Today's announcement falls on the heels of groundbreaking investigations from the New York Times, Wall Street Journal and Federal Trade Commission detailing how the PBM industry is focused on profits at the expense of patients, community pharmacies, employers and others.

This effort also makes clear: policymakers can't address medicine costs if they don't take on the middlemen. So, it shouldn't be a surprise that a new Morning Consult/PhRMA poll shows the vast majority of Americans are not only concerned about the harmful practices from PBMs and health insurers, they want policymakers to act.

In fact:

  • 82% of Americans are concerned that over half of every dollar spent on medicines goes to PBMs, payers and other stakeholders, not the companies who made them.
  • 81% are concerned that PBMs influence what medicines patients get and control what patients pay at the pharmacy.
  • 84% agree policymakers should focus on cracking down on abusive practices by health insurance companies and other middlemen that make it harder to get the care they need. 
  • 80% of Americans favor requiring health insurance companies and their middlemen to pass the rebates and discounts they receive directly to patients at the pharmacy counter, so no patient has to pay more for their prescription medicines than their insurance company.
  • 72% favor requiring middlemen to be paid based on the services they provide instead of the price of a medicine, fixing the potential incentive for middlemen to favor high-priced medicines.

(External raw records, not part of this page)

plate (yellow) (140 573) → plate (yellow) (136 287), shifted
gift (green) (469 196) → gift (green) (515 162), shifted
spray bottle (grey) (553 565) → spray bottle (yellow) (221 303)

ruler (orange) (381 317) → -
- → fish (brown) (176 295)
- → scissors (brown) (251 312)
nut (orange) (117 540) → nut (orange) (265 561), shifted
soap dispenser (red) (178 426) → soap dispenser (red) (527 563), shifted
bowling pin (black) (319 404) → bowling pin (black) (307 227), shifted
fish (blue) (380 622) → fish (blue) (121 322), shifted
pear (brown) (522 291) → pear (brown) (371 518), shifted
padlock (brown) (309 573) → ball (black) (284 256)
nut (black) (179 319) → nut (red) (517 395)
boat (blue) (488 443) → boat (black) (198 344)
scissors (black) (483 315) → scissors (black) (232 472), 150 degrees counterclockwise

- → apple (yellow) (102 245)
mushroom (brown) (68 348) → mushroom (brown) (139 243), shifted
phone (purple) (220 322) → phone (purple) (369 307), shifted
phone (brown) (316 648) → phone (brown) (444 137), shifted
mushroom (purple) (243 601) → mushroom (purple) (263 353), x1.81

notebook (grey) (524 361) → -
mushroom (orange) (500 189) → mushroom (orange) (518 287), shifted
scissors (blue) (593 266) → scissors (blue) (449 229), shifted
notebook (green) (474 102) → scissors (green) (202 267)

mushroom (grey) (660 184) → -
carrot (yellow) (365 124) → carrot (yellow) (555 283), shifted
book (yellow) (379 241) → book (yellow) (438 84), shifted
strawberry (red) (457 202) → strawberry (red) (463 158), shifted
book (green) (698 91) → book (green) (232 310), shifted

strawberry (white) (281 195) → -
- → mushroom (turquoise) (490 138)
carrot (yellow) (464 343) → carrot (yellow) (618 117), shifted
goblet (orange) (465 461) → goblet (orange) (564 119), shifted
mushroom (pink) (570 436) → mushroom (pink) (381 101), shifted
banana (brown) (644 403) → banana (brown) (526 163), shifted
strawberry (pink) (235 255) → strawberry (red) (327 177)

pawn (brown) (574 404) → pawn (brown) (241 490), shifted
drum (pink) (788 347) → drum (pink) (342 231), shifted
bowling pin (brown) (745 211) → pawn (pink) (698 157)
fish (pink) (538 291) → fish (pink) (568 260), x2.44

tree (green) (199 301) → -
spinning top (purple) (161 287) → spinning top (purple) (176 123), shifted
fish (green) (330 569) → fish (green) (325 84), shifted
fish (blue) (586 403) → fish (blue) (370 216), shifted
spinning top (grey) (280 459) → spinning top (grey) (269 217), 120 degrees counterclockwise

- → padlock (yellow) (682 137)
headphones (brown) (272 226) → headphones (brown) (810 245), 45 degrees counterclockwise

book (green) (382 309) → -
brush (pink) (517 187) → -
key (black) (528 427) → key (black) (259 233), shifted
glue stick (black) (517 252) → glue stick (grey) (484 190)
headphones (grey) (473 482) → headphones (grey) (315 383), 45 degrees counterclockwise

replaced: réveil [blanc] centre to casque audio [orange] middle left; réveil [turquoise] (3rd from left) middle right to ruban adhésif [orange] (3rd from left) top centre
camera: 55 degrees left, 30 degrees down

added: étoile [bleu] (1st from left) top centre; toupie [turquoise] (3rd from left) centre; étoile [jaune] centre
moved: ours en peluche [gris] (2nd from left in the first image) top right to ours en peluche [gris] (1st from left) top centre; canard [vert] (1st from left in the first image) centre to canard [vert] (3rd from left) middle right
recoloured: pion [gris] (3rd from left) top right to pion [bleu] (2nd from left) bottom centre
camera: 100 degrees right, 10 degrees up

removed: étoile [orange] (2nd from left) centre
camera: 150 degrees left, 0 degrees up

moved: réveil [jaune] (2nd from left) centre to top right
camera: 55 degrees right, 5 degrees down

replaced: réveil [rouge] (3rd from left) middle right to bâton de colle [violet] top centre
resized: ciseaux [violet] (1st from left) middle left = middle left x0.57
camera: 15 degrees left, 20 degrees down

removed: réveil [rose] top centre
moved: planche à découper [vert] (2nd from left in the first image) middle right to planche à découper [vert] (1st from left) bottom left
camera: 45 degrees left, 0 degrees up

Our campaign adds to the growing chorus of voices, including pharmacies, providers, employers, AARP and others, calling on policymakers to help patients by taking on the middlemen.

That starts with ensuring savings are passed on to patients, requiring PBMs to be paid a flat fee not based on a medicine's list price and holding PBMs accountable for their abusive practices that put medicines out of reach for patients.